Where a line in the listing contains the string "Squamous", copy that line out.

MATERIAL SHOWN:
------

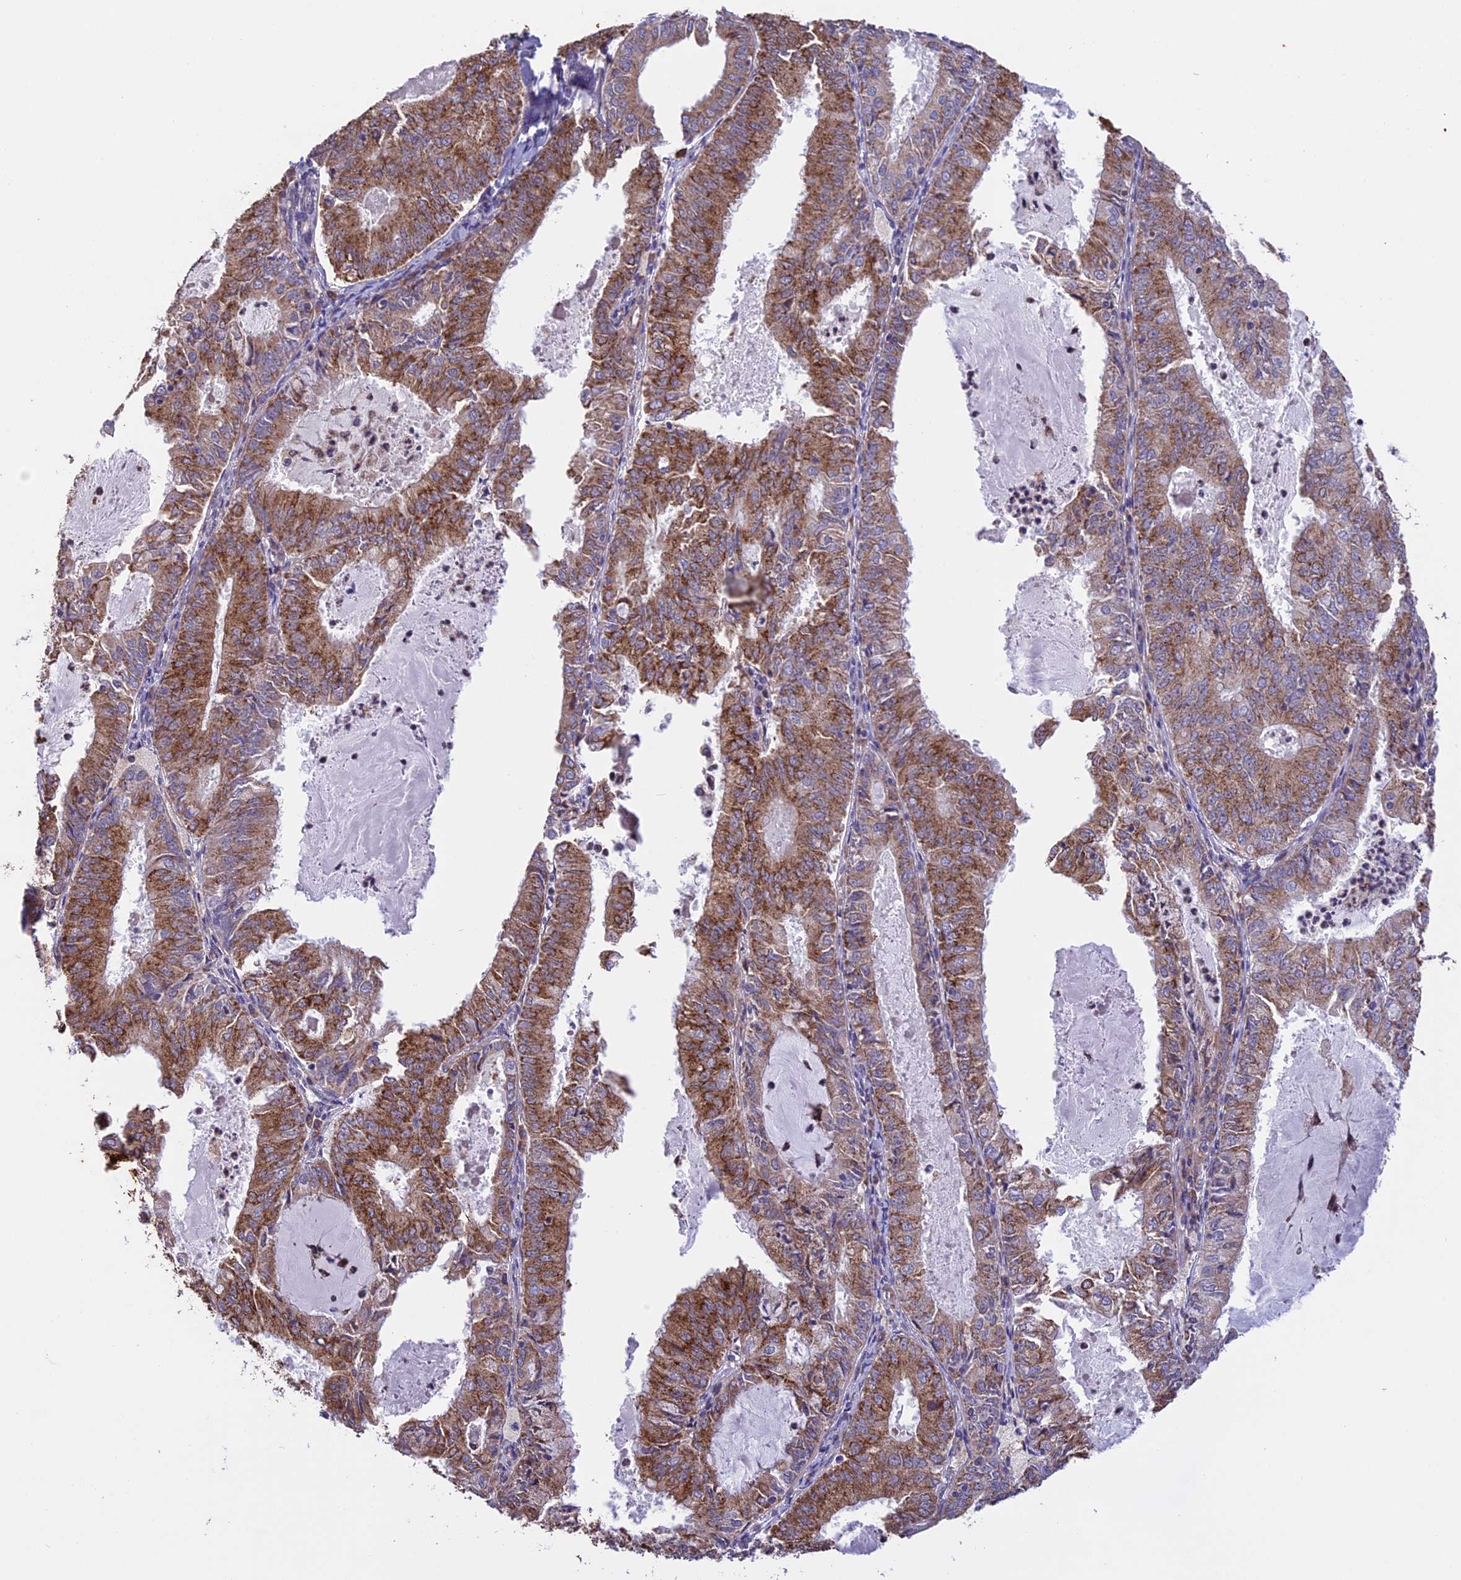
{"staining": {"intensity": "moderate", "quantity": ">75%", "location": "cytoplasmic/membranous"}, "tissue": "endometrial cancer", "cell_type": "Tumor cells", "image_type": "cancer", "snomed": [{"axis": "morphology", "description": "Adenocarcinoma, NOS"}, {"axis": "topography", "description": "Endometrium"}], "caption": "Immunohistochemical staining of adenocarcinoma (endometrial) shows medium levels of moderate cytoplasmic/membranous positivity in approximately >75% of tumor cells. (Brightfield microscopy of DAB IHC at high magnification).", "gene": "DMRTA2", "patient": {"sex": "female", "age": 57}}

------

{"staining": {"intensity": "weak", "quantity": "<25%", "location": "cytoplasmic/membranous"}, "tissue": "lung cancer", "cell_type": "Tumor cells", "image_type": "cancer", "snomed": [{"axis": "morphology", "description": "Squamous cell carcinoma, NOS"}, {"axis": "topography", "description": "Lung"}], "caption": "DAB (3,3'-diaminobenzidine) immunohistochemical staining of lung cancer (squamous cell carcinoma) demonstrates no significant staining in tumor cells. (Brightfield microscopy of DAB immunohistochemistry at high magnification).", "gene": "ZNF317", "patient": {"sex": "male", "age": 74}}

------

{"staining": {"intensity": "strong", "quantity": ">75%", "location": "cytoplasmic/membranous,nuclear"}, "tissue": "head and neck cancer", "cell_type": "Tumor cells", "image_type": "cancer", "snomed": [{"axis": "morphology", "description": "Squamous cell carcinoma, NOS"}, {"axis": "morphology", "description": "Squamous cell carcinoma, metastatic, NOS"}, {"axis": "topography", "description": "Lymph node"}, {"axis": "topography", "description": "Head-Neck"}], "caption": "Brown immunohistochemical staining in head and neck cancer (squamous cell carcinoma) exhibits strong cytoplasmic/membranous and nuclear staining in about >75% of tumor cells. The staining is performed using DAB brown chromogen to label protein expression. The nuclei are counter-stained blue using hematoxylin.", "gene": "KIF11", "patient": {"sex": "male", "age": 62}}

------

COMPLETED EXERCISE:
{"staining": {"intensity": "weak", "quantity": "<25%", "location": "cytoplasmic/membranous"}, "tissue": "lung cancer", "cell_type": "Tumor cells", "image_type": "cancer", "snomed": [{"axis": "morphology", "description": "Squamous cell carcinoma, NOS"}, {"axis": "topography", "description": "Lung"}], "caption": "DAB (3,3'-diaminobenzidine) immunohistochemical staining of lung cancer (squamous cell carcinoma) demonstrates no significant staining in tumor cells. (Brightfield microscopy of DAB immunohistochemistry at high magnification).", "gene": "ZNF317", "patient": {"sex": "male", "age": 74}}
{"staining": {"intensity": "strong", "quantity": ">75%", "location": "cytoplasmic/membranous,nuclear"}, "tissue": "head and neck cancer", "cell_type": "Tumor cells", "image_type": "cancer", "snomed": [{"axis": "morphology", "description": "Squamous cell carcinoma, NOS"}, {"axis": "morphology", "description": "Squamous cell carcinoma, metastatic, NOS"}, {"axis": "topography", "description": "Lymph node"}, {"axis": "topography", "description": "Head-Neck"}], "caption": "Brown immunohistochemical staining in head and neck cancer (squamous cell carcinoma) exhibits strong cytoplasmic/membranous and nuclear staining in about >75% of tumor cells. The staining is performed using DAB brown chromogen to label protein expression. The nuclei are counter-stained blue using hematoxylin.", "gene": "KIF11", "patient": {"sex": "male", "age": 62}}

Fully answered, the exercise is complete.